In theory, to reduce false positives you could adjust the rule to have a condition where app_display_name does not exist. However, I’d wager the benefit of having greater visibility into potentially malicious credential harvesting activity outweighs the risk of creating a blind spot by only alerting where there is not an application display name. This is particularly true in single-tenancy environments, where it is relatively easy to identify benign matches during a baselining period and to conduct ongoing tuning.
Response outcomes
In my opinion, a detection rule worthy of high or critical severity should have actionable response outcomes. For these two rules, response would be typical for any suspected phishing incident.
Immediate containment and eradication actions could include:
- Disabling the user’s account.
- Revoking active sessions for the user.
- Forcing a password reset for the user.
It would also be wise to:
- Investigate the users inbox for suspicious activity, such as:
- Emails that have been recently received, sent or deleted.
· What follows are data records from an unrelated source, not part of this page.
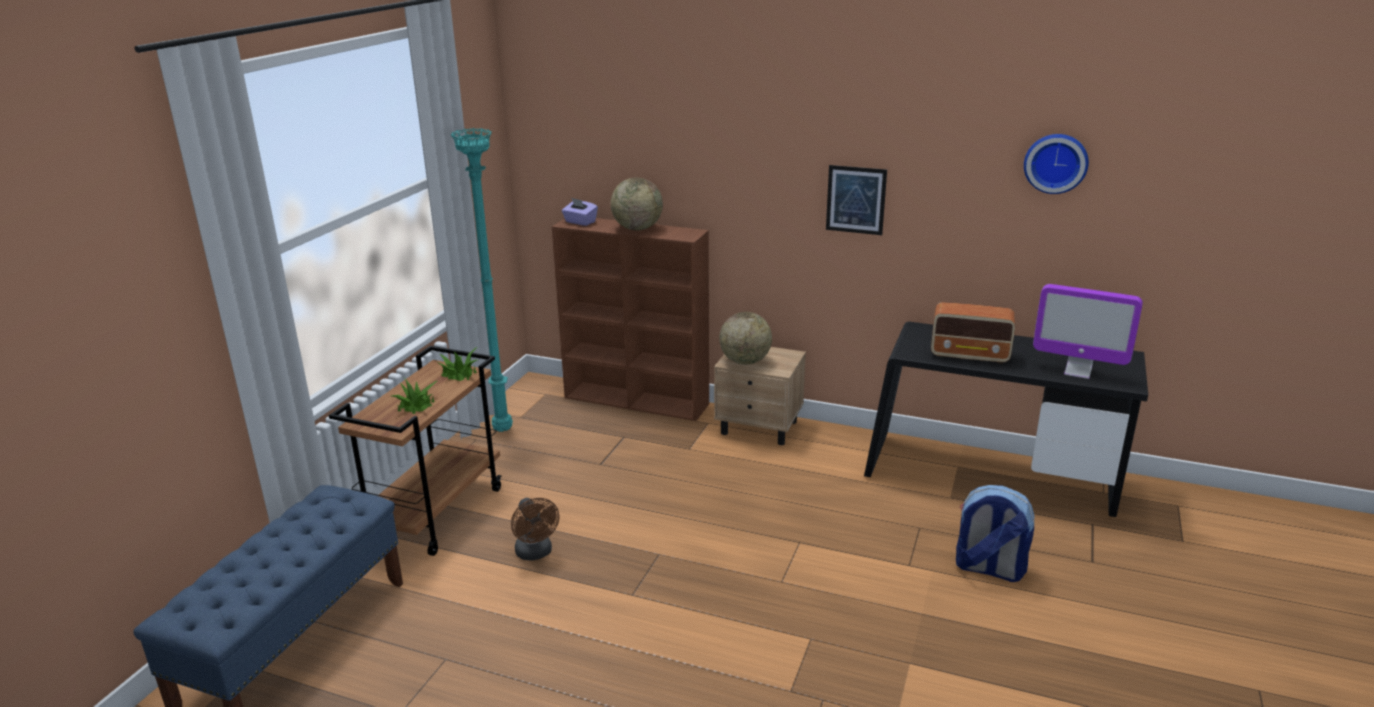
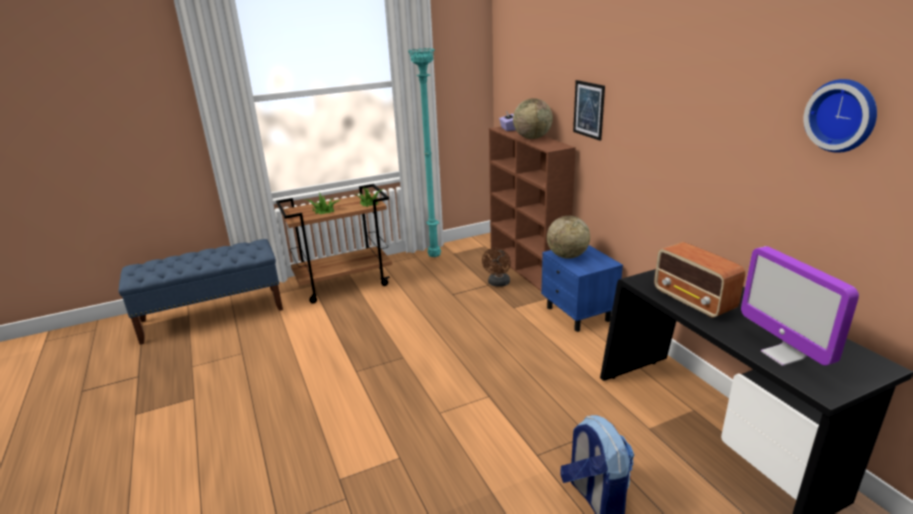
camera: 45 degrees right, 0 degrees up
(536, 553) = (350, 325): brown fan -> brown fan (498, 284)
(760, 428) = (578, 314): beige nightstand -> blue nightstand
(856, 200) = (665, 135): picture -> picture (588, 109)

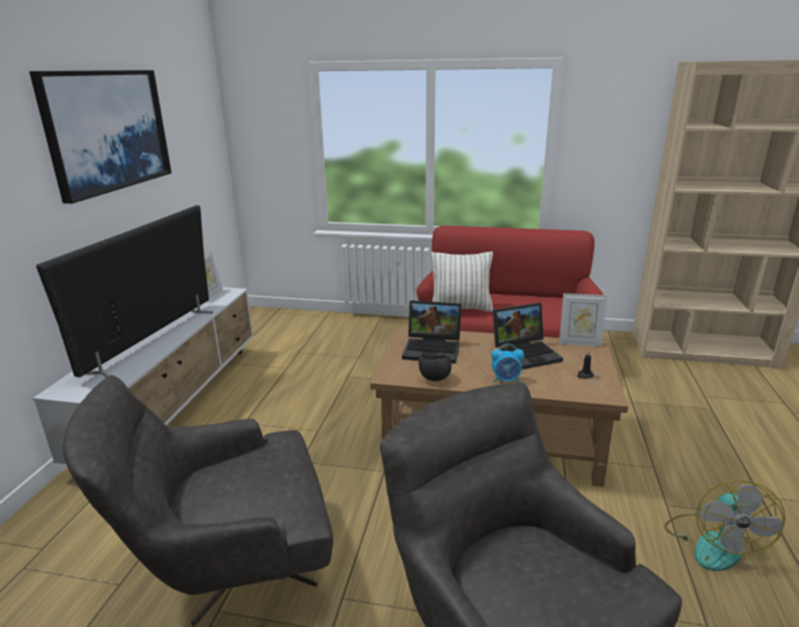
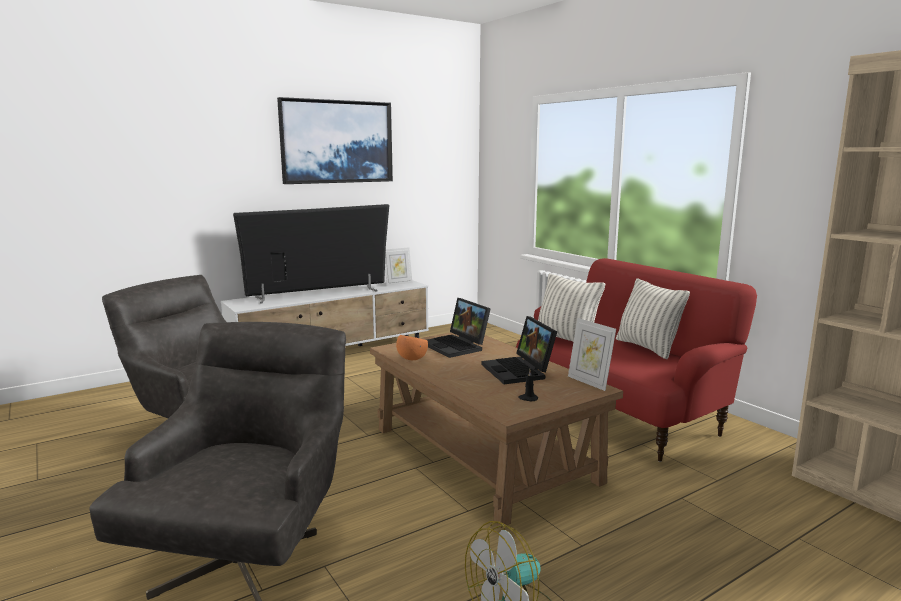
camera: 45 degrees right, 10 degrees down
(434, 379) = (411, 359): black bowl -> orange bowl
(506, 380) = (457, 377): alarm clock -> none
(518, 296) = (647, 348): none -> pillow
(526, 353) = (519, 371): laptop -> laptop turned 45 degrees clockwise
- Newly created forwarding rules.
- Review logging from other M365 apps for suspicious activity, such as Sharepoint/ Teams.
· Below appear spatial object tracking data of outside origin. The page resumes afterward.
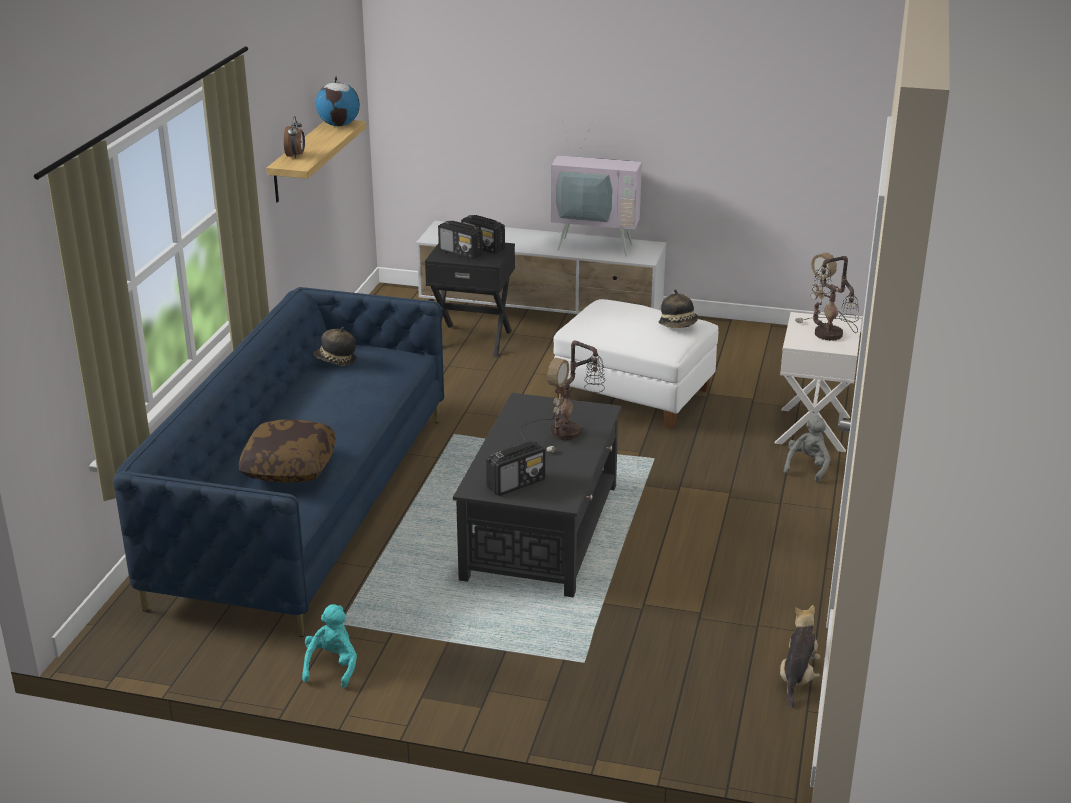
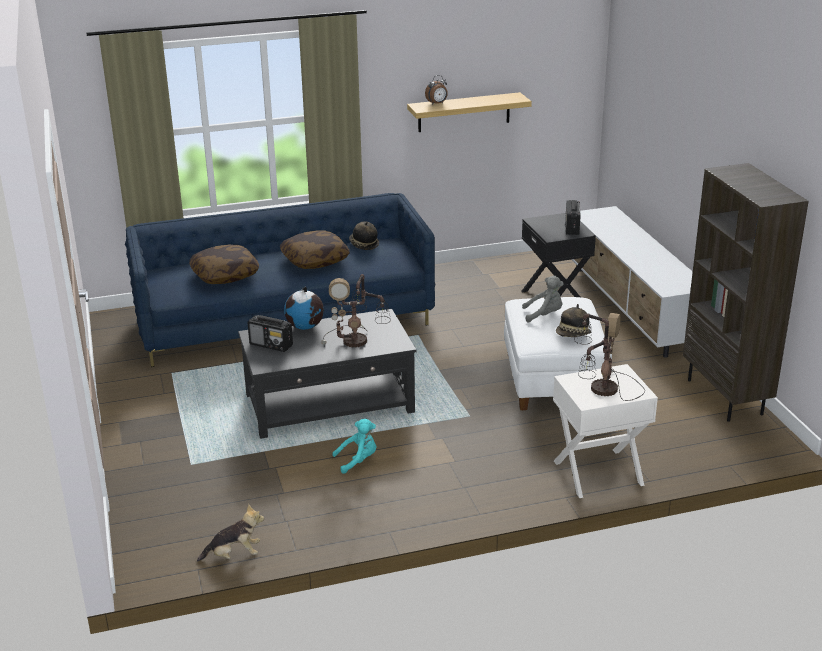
camera: 60 degrees right, 0 degrees up
(332, 666) = (129, 385): turquoise plush toy -> turquoise plush toy (358, 460)
(334, 400) = (315, 260): none -> pillow
(339, 125) = (511, 97): globe -> globe (305, 327)
(461, 253) = (551, 225): radio -> none
(596, 244) = (664, 266): television -> none
(744, 333) = (726, 397): none -> brown bookcase
(807, 467) = (533, 486): grey plush toy -> grey plush toy (544, 315)

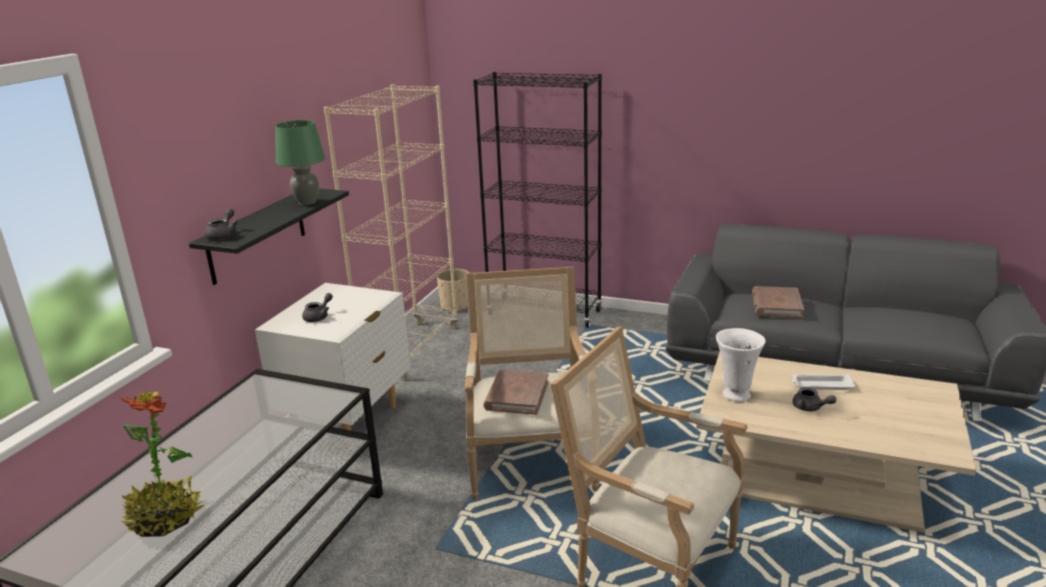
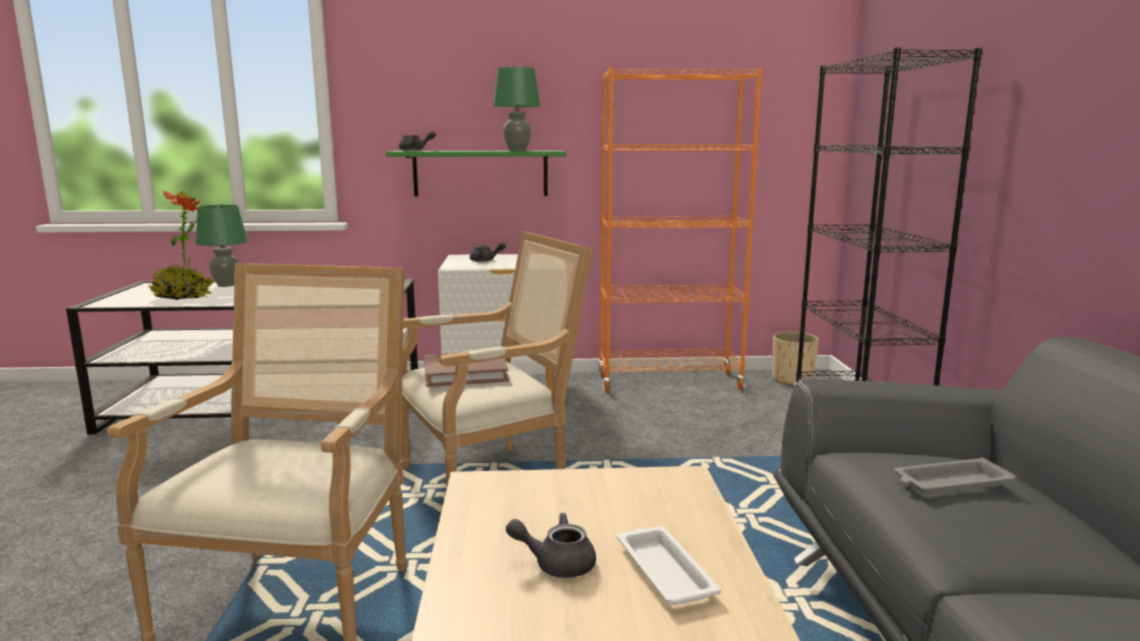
camera: 65 degrees right, 10 degrees down
(124, 489) = (226, 285): none -> green table lamp
(257, 235) = (480, 173): black shelf -> green shelf
(411, 349) = (669, 382): beige bookcase -> orange bookcase
(735, 394) = (558, 490): white vase -> none
(776, 305) = (950, 483): brown book -> grey tray
(810, 408) = (556, 563): grey teapot -> grey teapot turned 75 degrees clockwise

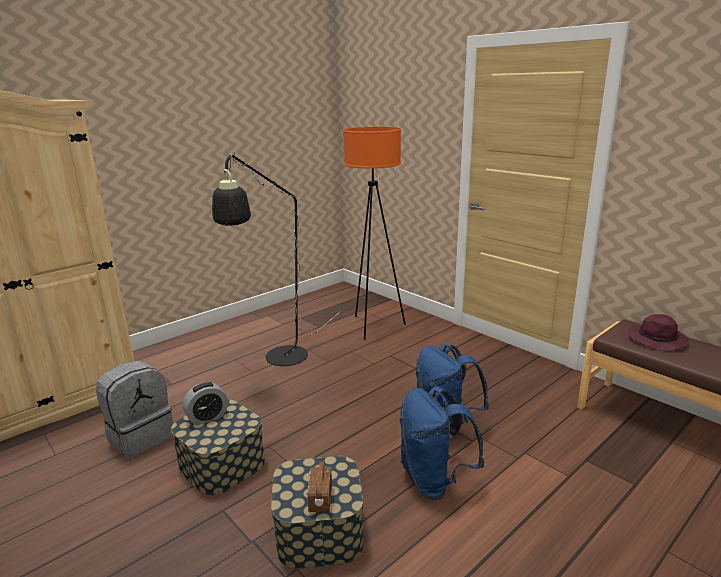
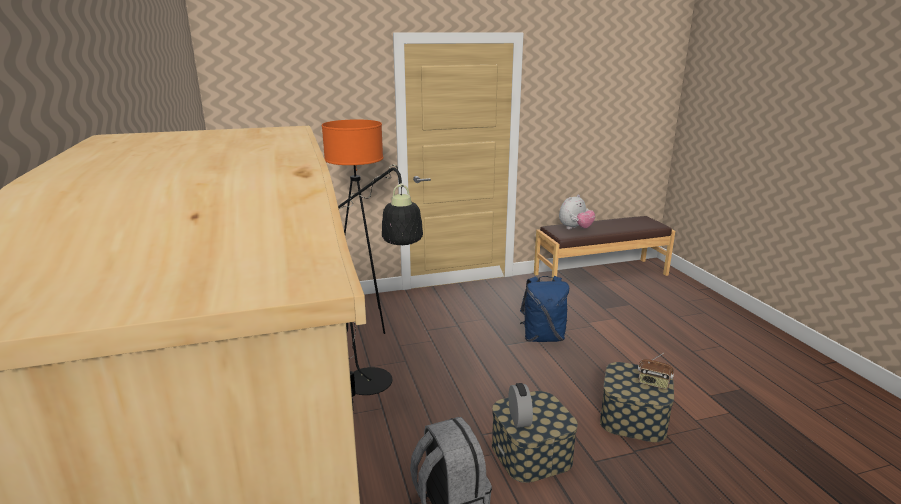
camera: 65 degrees left, 0 degrees up
(434, 480) = (600, 360): blue backpack -> none
(657, 340) = (575, 229): purple hat -> plush toy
Lastly, consider if there are any lessons to be learned, or other relevant security controls that could have either prevented or mitigated the risk. In some organisations, well-defined conditional access policies (CAPs) were observed to block sign-ons from Axios-based credential harvesters. This was true even in cases where a user had been successfully phished and their account had sign on attempts with valid credentials. Without CAPs, the sign ons may have succeeded.
Conclusion
Credential harvesting is low effort and low skill for attackers, but high risk and high impact for organisations. Implementing simple yet high precision detection rules gives defenders a rare chance to get the jump on malicious activity related to initial access before it gets too far out of hand.